Required action
Render the text lines from all of the records below as a single JSON list of strings, one string per line, leaving out blank lines and the picture markers.

+++ Material shown

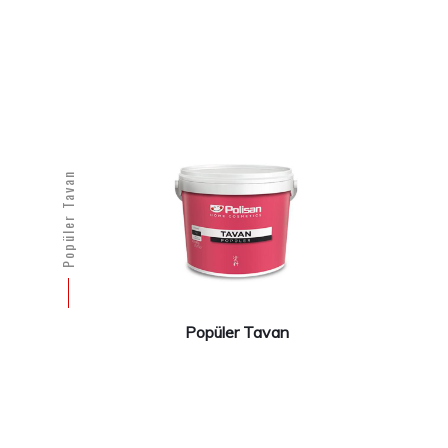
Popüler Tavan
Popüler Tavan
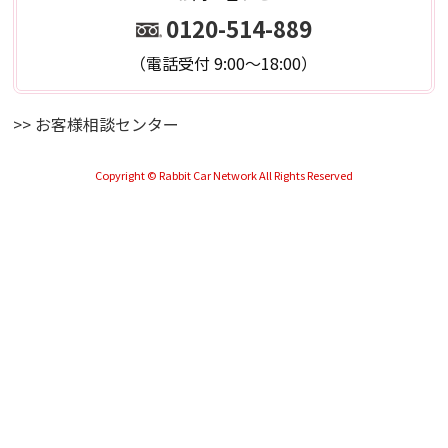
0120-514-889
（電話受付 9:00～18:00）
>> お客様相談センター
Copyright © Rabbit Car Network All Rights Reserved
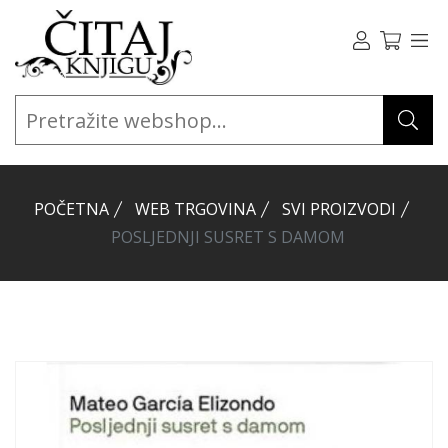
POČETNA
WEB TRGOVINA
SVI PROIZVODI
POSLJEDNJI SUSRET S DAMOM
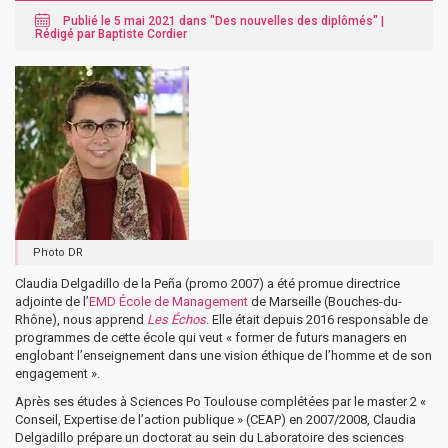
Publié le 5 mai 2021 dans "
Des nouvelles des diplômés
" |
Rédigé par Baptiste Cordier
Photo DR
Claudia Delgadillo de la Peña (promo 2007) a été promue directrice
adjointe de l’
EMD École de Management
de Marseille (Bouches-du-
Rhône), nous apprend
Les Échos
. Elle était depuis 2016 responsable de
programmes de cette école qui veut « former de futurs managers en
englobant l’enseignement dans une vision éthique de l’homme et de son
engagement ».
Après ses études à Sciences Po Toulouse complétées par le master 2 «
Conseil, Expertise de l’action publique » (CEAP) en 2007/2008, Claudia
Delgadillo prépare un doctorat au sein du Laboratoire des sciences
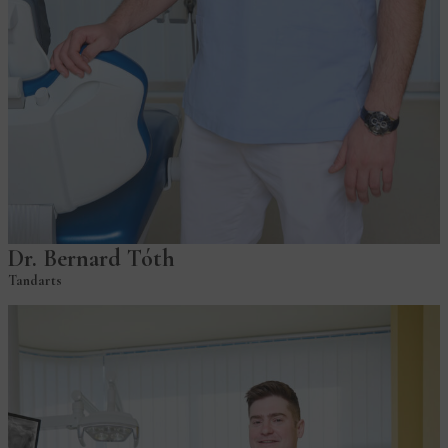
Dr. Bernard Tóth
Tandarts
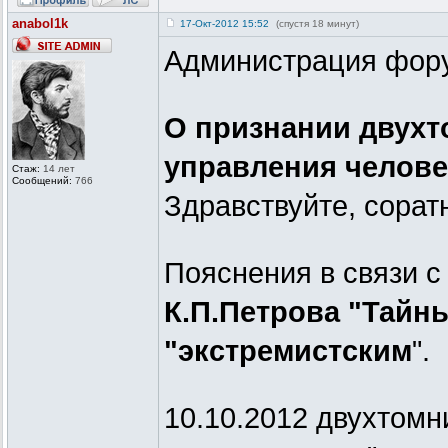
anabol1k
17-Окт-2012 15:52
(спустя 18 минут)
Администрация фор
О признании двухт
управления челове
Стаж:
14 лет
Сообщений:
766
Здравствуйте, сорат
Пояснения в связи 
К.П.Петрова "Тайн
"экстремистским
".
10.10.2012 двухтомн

++++++

Output
[
  "Popüler Tavan",
  "Popüler Tavan",
  "0120-514-889",
  "（電話受付 9:00～18:00）",
  ">> お客様相談センター",
  "Copyright © Rabbit Car Network All Rights Reserved",
  "POČETNA",
  "WEB TRGOVINA",
  "SVI PROIZVODI",
  "POSLJEDNJI SUSRET S DAMOM",
  "Publié le 5 mai 2021 dans \"",
  "Des nouvelles des diplômés",
  "\" |",
  "Rédigé par Baptiste Cordier",
  "Photo DR",
  "Claudia Delgadillo de la Peña (promo 2007) a été promue directrice",
  "adjointe de l’",
  "EMD École de Management",
  "de Marseille (Bouches-du-",
  "Rhône), nous apprend",
  "Les Échos",
  ". Elle était depuis 2016 responsable de",
  "programmes de cette école qui veut « former de futurs managers en",
  "englobant l’enseignement dans une vision éthique de l’homme et de son",
  "engagement ».",
  "Après ses études à Sciences Po Toulouse complétées par le master 2 «",
  "Conseil, Expertise de l’action publique » (CEAP) en 2007/2008, Claudia",
  "Delgadillo prépare un doctorat au sein du Laboratoire des sciences",
  "Dr. Bernard Tóth",
  "Tandarts",
  "anabol1k",
  "17-Окт-2012 15:52",
  "(спустя 18 минут)",
  "Администрация фор",
  "О признании двухт",
  "управления челове",
  "Стаж:",
  "14 лет",
  "Сообщений:",
  "766",
  "Здравствуйте, сорат",
  "Пояснения в связи ",
  "К.П.Петрова \"Тайн",
  "\"экстремистским",
  "\".",
  "10.10.2012 двухтомн"
]